I’m not a cutter or a reiner, or even a roper.
I have a real ranch.
I spent 2 hours this morning cutting actual cows out of a real herd in a pasture so I could AI breed them.
I’ve roped a wee bit, and will continue to do so at brandings.
For handling a (loose) cow, your horse absolutely MUST know how to shift his weight back and turn over his haunches. This is SO important that I can get people that might teach their horse that they never want horse to offer turn-on-forehand while ridden. I don’t think it’s right, but I can get that people might train a show horse that way.
The horse also has to know how to face the cow, and move in a leg yield, if you are ever trying to move the cow somewhere. (A cutting horse is defense only, they’re not really supposed to push the cow anywhere, just keep it from going back to the herd.) You can direct a cow more accurately when you are pointed directly toward the cow, and any horse I’ve ever had needed to know how to turn-on-forehand before I ever asked for leg yield.
But if you go to a branding, and you can’t get the horse to step over with his haunches (a step or two of TOF), you are quite handicapped.
If your horse isn’t in a straight line with a weight-loaded rope, you’re putting unnecessary strain on the saddle and the horse. (Not to say you might stay still and dallied up, sideways to a rope, in some particular predicament.) But you can’t effect ‘getting straight’ by turning on the haunches, without either tightening or loosening the rope. The rope is attached to the saddle horn, the saddle horn is pretty much anchored over the withers and front feet. You have to get your horse straight by moving the horse’s HIND feet, so you can keep control over the rope.
You really don’t want to over-tighten a rope, the other end of that calf is attached by another rope to another horse- so if you tighten it either the poor calf ‘levitates’ between you, or you dislocate legs. And if you loosen the rope, the calf can get loose.

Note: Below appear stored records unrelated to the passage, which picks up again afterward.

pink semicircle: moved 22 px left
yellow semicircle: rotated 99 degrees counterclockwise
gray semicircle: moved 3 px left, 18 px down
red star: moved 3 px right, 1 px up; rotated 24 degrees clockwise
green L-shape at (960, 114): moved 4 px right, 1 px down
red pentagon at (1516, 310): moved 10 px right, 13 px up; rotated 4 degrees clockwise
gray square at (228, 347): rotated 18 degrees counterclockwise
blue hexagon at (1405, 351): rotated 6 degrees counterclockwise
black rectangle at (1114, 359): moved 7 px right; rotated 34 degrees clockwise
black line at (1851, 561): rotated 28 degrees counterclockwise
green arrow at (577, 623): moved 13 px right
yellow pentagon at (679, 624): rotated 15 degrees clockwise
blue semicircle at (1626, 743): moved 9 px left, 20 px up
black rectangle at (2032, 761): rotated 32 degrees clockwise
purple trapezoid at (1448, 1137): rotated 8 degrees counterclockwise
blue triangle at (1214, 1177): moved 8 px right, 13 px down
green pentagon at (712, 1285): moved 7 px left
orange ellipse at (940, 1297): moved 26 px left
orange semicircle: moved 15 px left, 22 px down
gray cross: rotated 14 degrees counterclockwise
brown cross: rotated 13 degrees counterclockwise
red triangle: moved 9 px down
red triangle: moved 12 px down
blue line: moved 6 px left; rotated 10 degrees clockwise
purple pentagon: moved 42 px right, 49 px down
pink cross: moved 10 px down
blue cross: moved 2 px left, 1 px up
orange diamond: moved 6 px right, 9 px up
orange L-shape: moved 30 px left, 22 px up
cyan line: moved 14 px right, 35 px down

Now, reining…that’s another thing altogether. Modern reining is so full of hyperflexed/ rollkur-ed horses and bang, banging on curb bits that I can’t watch.
I want a cowhorse that’s super sensitive, that will stop on a dime, do a rollback into a gallop, flying changes and stay quiet. But if I’m working cows, really, that long, sliding stop? The cow will have gone around you a long time ago. A sliding stop is all fluff. And the fast reining spin is just silliness to me. A fast reining spin puts the horse on the ‘wrong’ pivot foot- if you look, it’s like a pirouette on the wrong lead, with the wrong bend. They do that so the spin can go really fast. But someone long ago asked Ray Hunt why his horses didn’t spin like reining horses, and his answer was simply that he’d never ask a horse to turn like that if he was trying to control a cow. If you want to look closely, watch a bullfighting video- the horses spin DARNED fast and get the heck out of the way of the bull’s horns, and they spin like the ‘working cowhorses’ do- exactly like a dressage pirouette.